==== Material supplied ====
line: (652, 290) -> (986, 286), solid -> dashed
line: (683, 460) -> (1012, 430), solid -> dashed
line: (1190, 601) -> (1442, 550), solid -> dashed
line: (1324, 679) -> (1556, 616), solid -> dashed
====
==== Material supplied ====
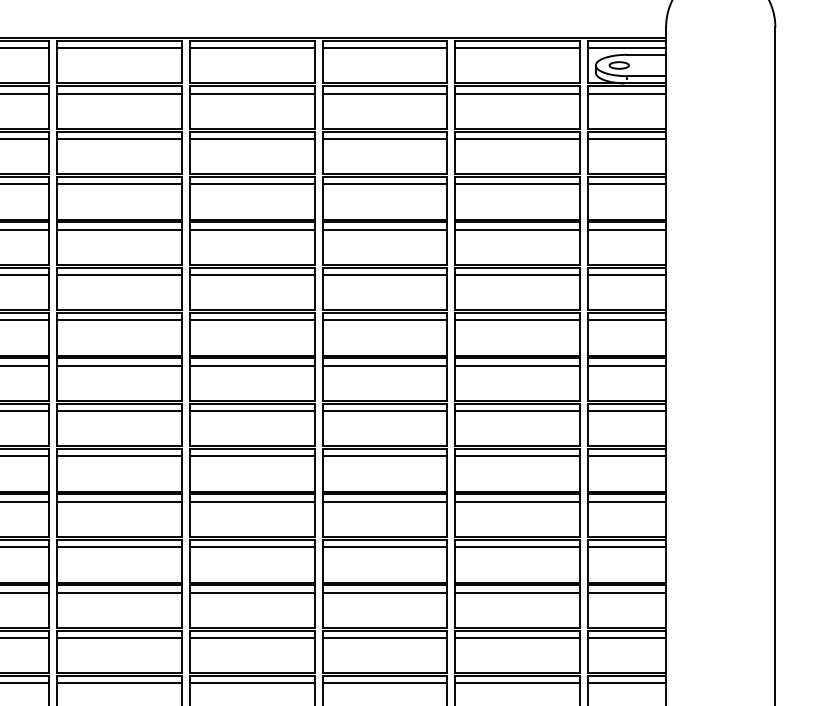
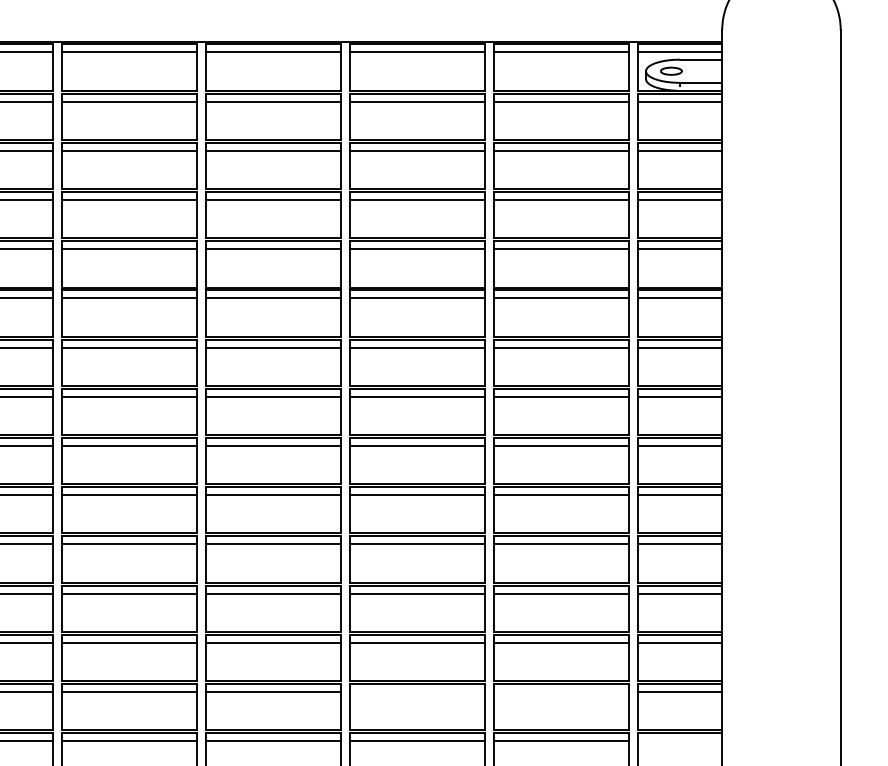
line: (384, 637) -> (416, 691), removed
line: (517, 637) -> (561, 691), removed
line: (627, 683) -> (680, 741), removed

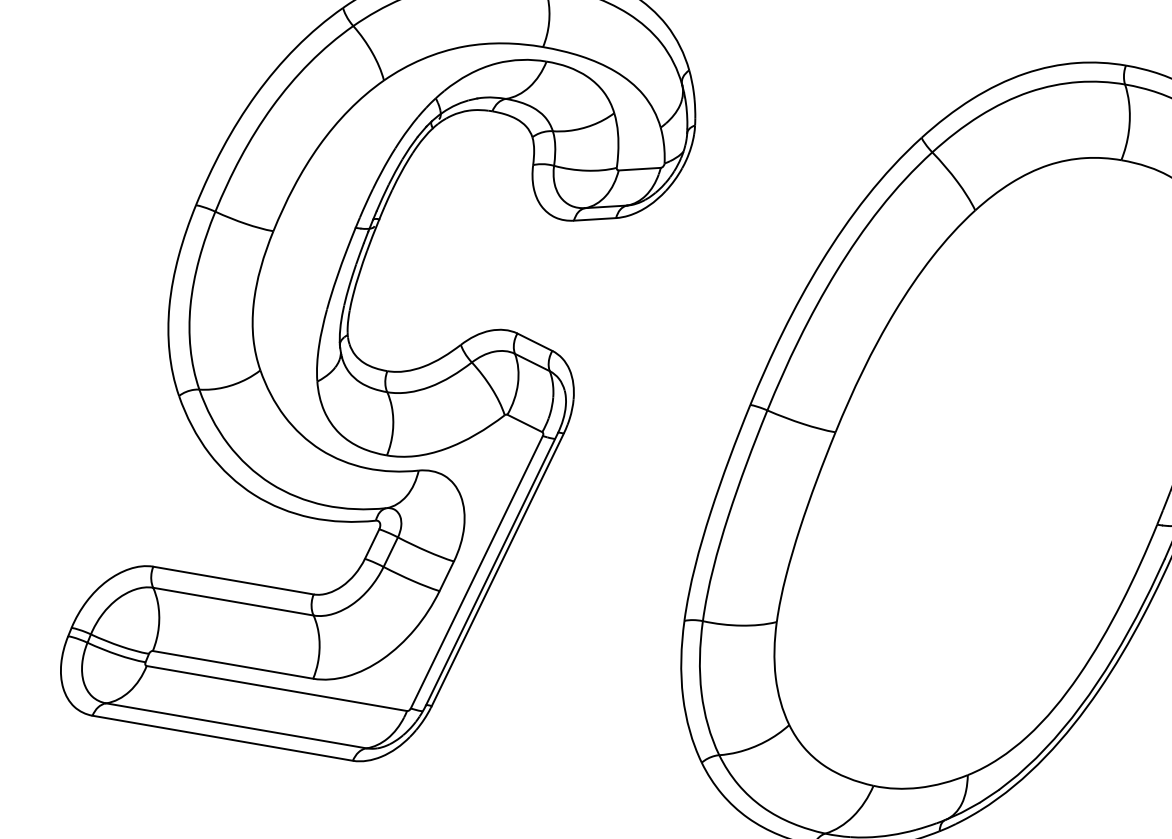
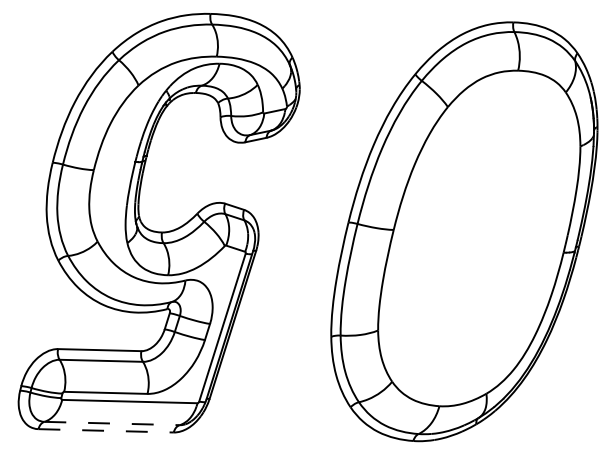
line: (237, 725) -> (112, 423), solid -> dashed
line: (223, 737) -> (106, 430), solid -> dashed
====
▶ _Exercise_
Say how many of the lines above include the word "removed", giving the figure alone.

▶ _Task response_
3